Entry concerning the appointment of William Quarterman as 'Junior Bicycle Lad'

William Quarterman

The page shown here is from one of two volumes containing minutes for the college’s Servants’ Committee. Established in November 1882, the committee was created to formalise deliberations and decisions made in relation to Magdalen’s staff, although they themselves had no representation on it.

Appointments were one of the committee’s main concerns. This page contains an entry regarding the employment in October 1911 of William Victor Quarterman, then just 14 years old, as a college Bicycle Assistant. Less than a decade later, Quarterman’s life would be cut tragically short in the closing months of the Great War (his entry in Magdalen’s war record is displayed below).

Born 8 February 1897 at 84 St Mary’s Road, Oxford, William Quarterman was the sixth of seven sons of Joseph William Quarterman (1859–1922) and Emma Christina Quarterman (née Acott) (c.1857–1921). Both Quarterman’s parents worked as scouts for Oxford colleges: his father for Keble and then for Magdalen, his mother for either Merton or Corpus Christi. In his role as Bicycle Assistant, William Quarterman would have reported to the Bicycle Man, helping him to repair bicycles belonging to the Fellows and students.

MCA, CP/9/24/2, p. 127

Roll of Honour

This page is reproduced from one of three volumes commemorating the Magdalen men who lost their lives during the First World War. Compiled as a counterpart to the stone war memorial erected in February 1921, the three-volume roll of honour contains photographs and short biographies of those who fell in action.

This entry relates to William Victor Quarterman, who joined Magdalen as a Bicycle Assistant in October 1911 at the age of 14. He continued in that job until, ‘being desirous of doing his duty and inspired by the earlier example of his four elder brothers’, he attested under the Derby Scheme in autumn 1915 and was called up on 1 August 1916. Quarterman is pictured to the right wearing the cap-badge and lanyard of a Gunner in the Royal Artillery, although he was later transferred to the Northumberland Fusiliers. He was killed in fighting on the southern side of the Canal d’Aire near Cuinchy, France, on 17 September 1918.

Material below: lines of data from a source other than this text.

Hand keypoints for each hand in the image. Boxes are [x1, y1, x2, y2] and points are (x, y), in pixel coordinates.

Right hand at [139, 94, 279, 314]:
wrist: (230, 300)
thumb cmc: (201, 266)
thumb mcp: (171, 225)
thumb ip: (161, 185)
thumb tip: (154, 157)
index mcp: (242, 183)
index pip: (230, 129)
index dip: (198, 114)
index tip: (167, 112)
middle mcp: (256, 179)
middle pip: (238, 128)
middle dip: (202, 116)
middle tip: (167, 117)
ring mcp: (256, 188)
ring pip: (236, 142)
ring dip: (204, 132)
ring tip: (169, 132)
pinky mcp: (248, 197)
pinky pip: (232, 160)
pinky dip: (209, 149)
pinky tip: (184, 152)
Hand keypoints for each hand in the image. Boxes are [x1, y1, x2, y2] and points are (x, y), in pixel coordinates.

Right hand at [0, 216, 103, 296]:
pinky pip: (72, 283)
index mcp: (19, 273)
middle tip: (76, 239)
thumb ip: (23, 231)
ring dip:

Writing after the war, Quarterman’s father spoke of the pride he felt in having his son’s name recorded on the Roll of Honour in college, ‘a place [William] really loved [and] where he did a little humble service’. Below are the names of all those Magdalen staff members known to have died in service during the two World Wars.

World War I (1914–18)

Levett, Cyril (Queen’s Own, Royal West Kent Regiment, 30 September 1916)

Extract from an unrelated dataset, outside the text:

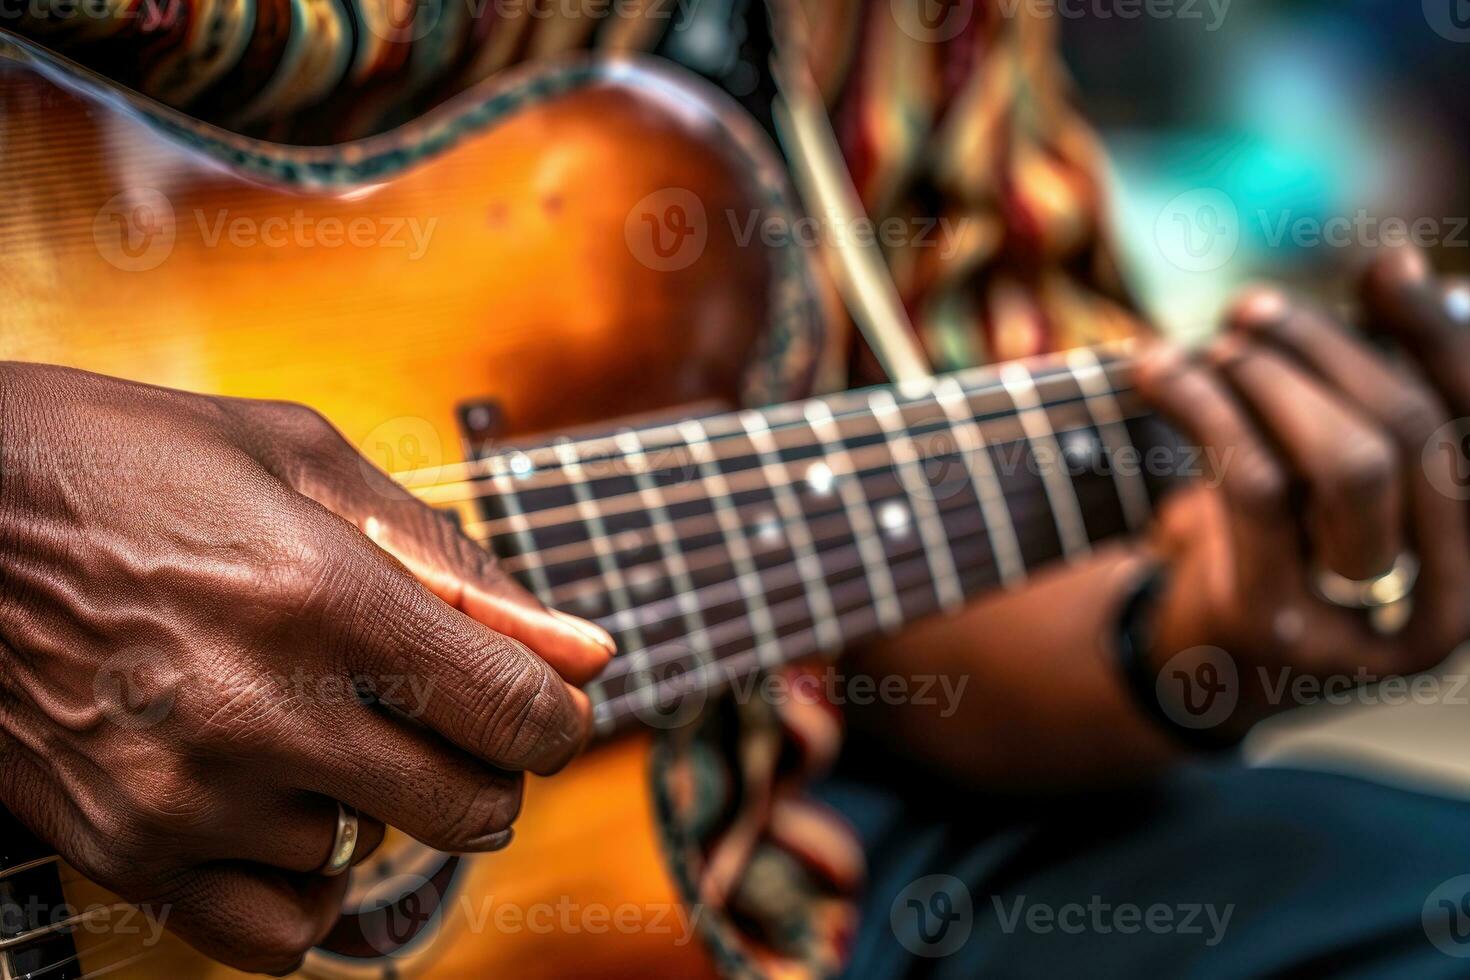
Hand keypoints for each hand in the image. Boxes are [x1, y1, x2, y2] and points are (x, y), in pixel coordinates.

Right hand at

Palmer, Charles Thomas (Royal Army Medical Corps, 9 December 1916)

Quarterman, William Victor (Northumberland Fusiliers, 17 September 1918)

Roberts, Richard (Royal Garrison Artillery, 7 August 1916)

World War II (1939–45)

Bond, Reginald John (Royal Artillery, March 1943)

Harvey, Frank Edward (Royal Air Force Volunteer Reserve, 6 July 1945)

Lewis, Eric Gerald (Royal Fusiliers, City of London Regiment, 6 September 1944)

Payne, Reginald Cyril (149 Squadron, RAF Bomber Command, 16 April 1941)

 

MCA, MS/876 (iii)

‘Old Gunner’

As the opening skirmishes of the Great War descended into prolonged and bloody trench warfare, correspondence flowed back and forth from Magdalen with updates concerning its members who were serving on the front line.

In this letter, dated 15 April 1915, the future Edward VIII, himself a former Magdalen student, writes to President Herbert Warren. He recounts his own recent visit to the front, during which he saw many Magdalen men. These included John Craigie (1910), whom the prince reports was hearing regularly from ‘old Gunner’, namely Richard Gunstone, the former JCR Steward.